Japanese burial mound

The Kōshōji Kofun (光正寺古墳) is a Kofun period burial mound, located in the Kōshōji neighborhood of the town of Umi, Fukuoka Prefecture Japan. The tumulus was designated a National Historic Site of Japan in 1975.

==Overview==
The Kōshōji Kofun is a zenpō-kōen-fun (前方後円墳), which is shaped like a keyhole, having one square end and one circular end, when viewed from above. It is built on a hill on the right bank of the Umi River, which flows into Hakata Bay and is orientated to the west-northwest. It has a total length is approximately 54 meters, with a posterior circular portion 34 meters in diameter and five meters high. The anterior rectangular portion is approximately 20 meters wide and three meters high. The upper portion of the tumulus is covered with fukiishi. It is estimated from its shape and from excavated pottery shards to have been constructed in the first half of the Kofun period, or around the middle of the third century AD.

The posterior circular portion was found to contain a burial chamber containing three box-style sarcophagi, one wooden coffin, and one earthenware coffin.
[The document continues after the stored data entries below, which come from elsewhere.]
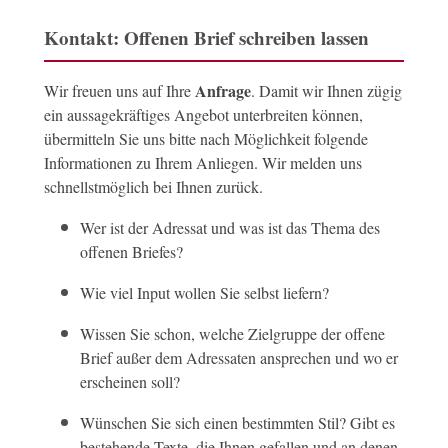
Kontakt: Offenen Brief schreiben lassen
Anfrage
Wir freuen uns auf Ihre
. Damit wir Ihnen zügig
ein aussagekräftiges Angebot unterbreiten können,
übermitteln Sie uns bitte nach Möglichkeit folgende
Informationen zu Ihrem Anliegen. Wir melden uns
schnellstmöglich bei Ihnen zurück.
Wer ist der Adressat und was ist das Thema des
offenen Briefes?
Wie viel Input wollen Sie selbst liefern?
Wissen Sie schon, welche Zielgruppe der offene
Brief außer dem Adressaten ansprechen und wo er
erscheinen soll?
Wünschen Sie sich einen bestimmten Stil? Gibt es
bestehende Texte, die Ihnen gefallen und an denen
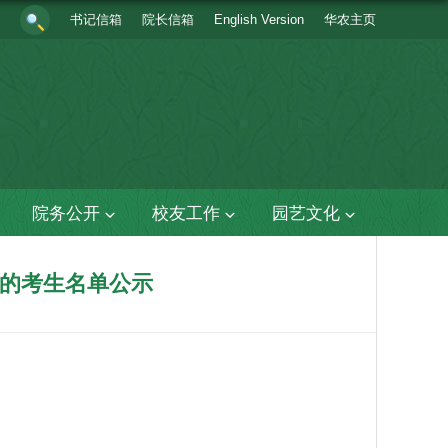
书记信箱
院长信箱
English Version
华农主页
院务公开
校友工作
园艺文化
查的考生名单公示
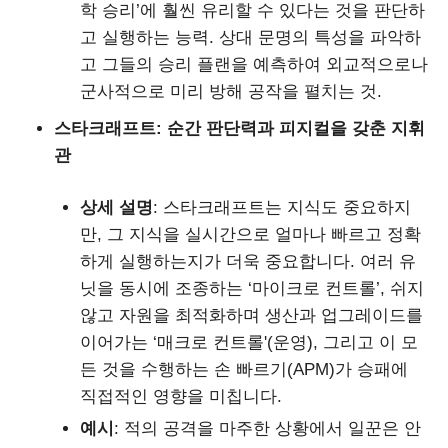
학 승리’에 훨씬 유리할 수 있다는 것을 판단하
고 실행하는 능력. 상대 문명의 특성을 파악하
고 그들의 승리 플랜을 예측하여 외교적으로나
군사적으로 미리 방해 공작을 펼치는 것.
스타크래프트: 순간 판단력과 피지컬을 갖춘 지휘
관
상세 설명
: 스타크래프트는 지식도 중요하지
만, 그 지식을 실시간으로 얼마나 빠르고 정확
하게 실행하는지가 더욱 중요합니다. 여러 유
닛을 동시에 조종하는 ‘마이크로 컨트롤’, 쉬지
않고 자원을 최적화하며 생산과 업그레이드를
이어가는 ‘매크로 컨트롤'(운영), 그리고 이 모
든 것을 수행하는 손 빠르기(APM)가 승패에
직접적인 영향을 미칩니다.
예시
: 적의 공격을 마주한 상황에서 일꾼은 안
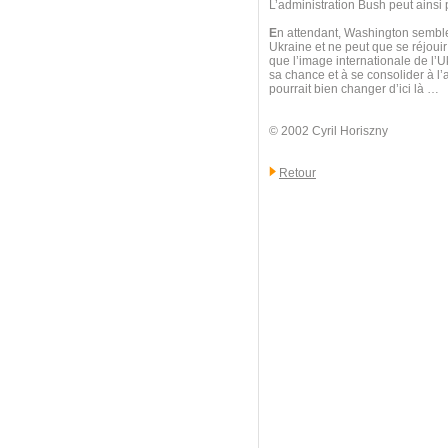
L’administration Bush peut ainsi p
E
n attendant, Washington semble
Ukraine et ne peut que se réjouir
que l’image internationale de l’U
sa chance et à se consolider à l
pourrait bien changer d’ici là …
© 2002 Cyril Horiszny
Retour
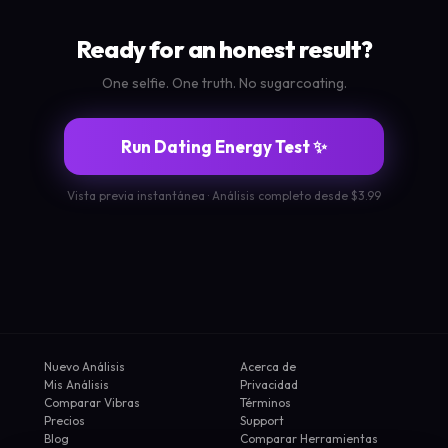
Ready for an honest result?
One selfie. One truth. No sugarcoating.
Run Dating Energy Test ✨
Vista previa instantánea · Análisis completo desde $3.99
Nuevo Análisis
Acerca de
Mis Análisis
Privacidad
Comparar Vibras
Términos
Precios
Support
Blog
Comparar Herramientas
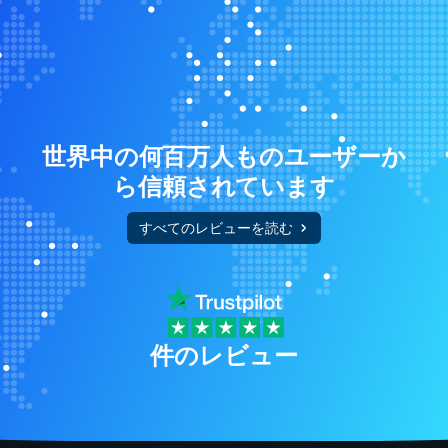
世界中の何百万人ものユーザーか
ら信頼されています
すべてのレビューを読む
件のレビュー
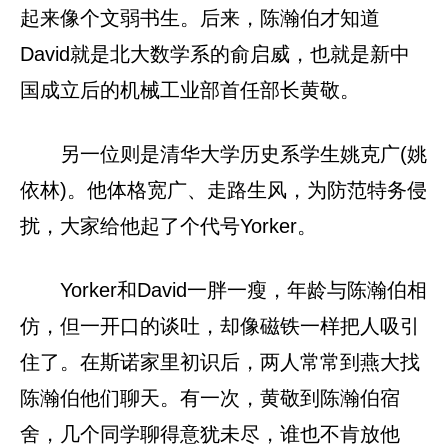
起来像个文弱书生。后来，陈瀚伯才知道
David就是北大数学系的俞启威，也就是新中
国成立后的机械工业部首任部长黄敬。
另一位则是清华大学历史系学生姚克广(姚
依林)。他体格宽广、走路生风，为防范特务侵
扰，大家给他起了个代号Yorker。
Yorker和David一胖一瘦，年龄与陈瀚伯相
仿，但一开口的谈吐，却像磁铁一样把人吸引
住了。在斯诺家里初识后，两人常常到燕大找
陈瀚伯他们聊天。有一次，黄敬到陈瀚伯宿
舍，几个同学聊得意犹未尽，谁也不肯放他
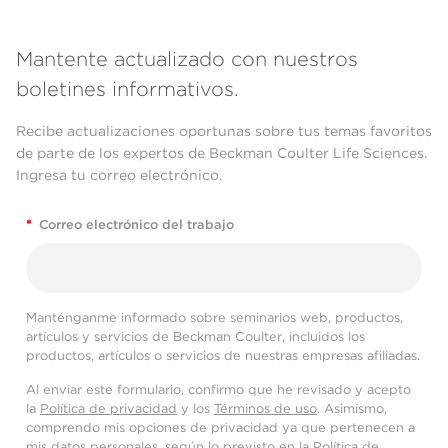
Mantente actualizado con nuestros
boletines informativos.
Recibe actualizaciones oportunas sobre tus temas favoritos
de parte de los expertos de Beckman Coulter Life Sciences.
Ingresa tu correo electrónico.
*
Correo electrónico del trabajo
Manténganme informado sobre seminarios web, productos,
artículos y servicios de Beckman Coulter, incluidos los
productos, artículos o servicios de nuestras empresas afiliadas.
Al enviar este formulario, confirmo que he revisado y acepto
la
Política de privacidad
y los
Términos de uso
. Asimismo,
comprendo mis opciones de privacidad ya que pertenecen a
mis datos personales, según lo previsto en la
Política de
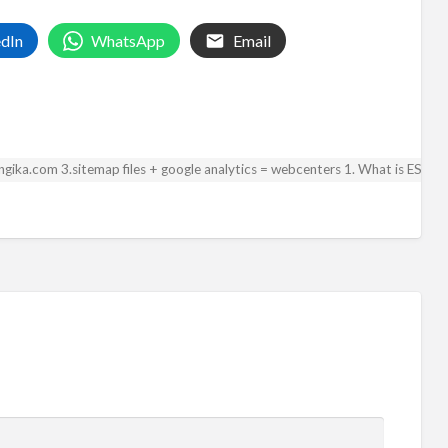
edIn
WhatsApp
Email
 angika.com 3.sitemap files + google analytics = webcenters 1. What is ESA? 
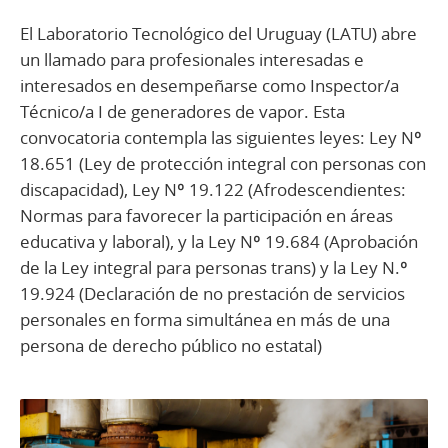
El Laboratorio Tecnológico del Uruguay (LATU) abre
un llamado para profesionales interesadas e
interesados en desempeñarse como Inspector/a
Técnico/a I de generadores de vapor. Esta
convocatoria contempla las siguientes leyes: Ley Nº
18.651 (Ley de protección integral con personas con
discapacidad), Ley Nº 19.122 (Afrodescendientes:
Normas para favorecer la participación en áreas
educativa y laboral), y la Ley Nº 19.684 (Aprobación
de la Ley integral para personas trans) y la Ley N.º
19.924 (Declaración de no prestación de servicios
personales en forma simultánea en más de una
persona de derecho público no estatal)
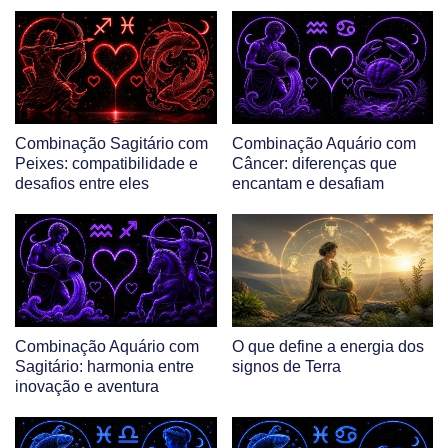
Combinação Sagitário com
Combinação Aquário com
Peixes: compatibilidade e
Câncer: diferenças que
desafios entre eles
encantam e desafiam
Combinação Aquário com
O que define a energia dos
Sagitário: harmonia entre
signos de Terra
inovação e aventura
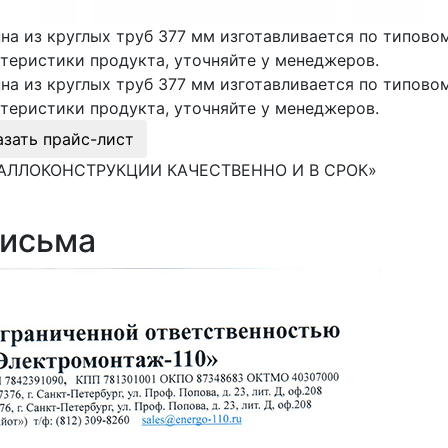
на из круглых труб 377 мм изготавливается по типово
теристики продукта, уточняйте у менеджеров.
на из круглых труб 377 мм изготавливается по типово
теристики продукта, уточняйте у менеджеров.
азать прайс-лист
АЛЛОКОНСТРУКЦИИ КАЧЕСТВЕННО И В СРОК»
письма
Grave goods included magatama beads, cylindrical beads, Haji ware pottery pots, and iron swords. The largest box-shaped sarcophagus was made from stones brought from a great distance, including basalt thought to be from Noko Island and talc from Mt. Wakasugi. The smaller sarcophagi are made from local stone. These three sarcophagi were also lined with vermillion pigment.

The Kōshōji Kofun is the largest keyhole-shaped tumulus in Kasuya District, and is thought to be the tomb of king of Fumikoku (不弥国), one of the countries that existed in the Japanese archipelago in the 3rd century according to The History of the Three Kingdoms, Wei's Dongyi biography, commonly known as Wajin Biography, and History of the Northern Dynasties.

Artifacts from the site are stored in the Umi Town Museum of History and Folklore. Currently, the surrounding area to the tumulus is being maintained as a historical park, and a one-fifth scale model of the tumulus as it originally looked is located in the Guidance Plaza. The tumulus is about a 15-minute walk from Sue-Chuo Station on the JR Kyushu Kashii Line.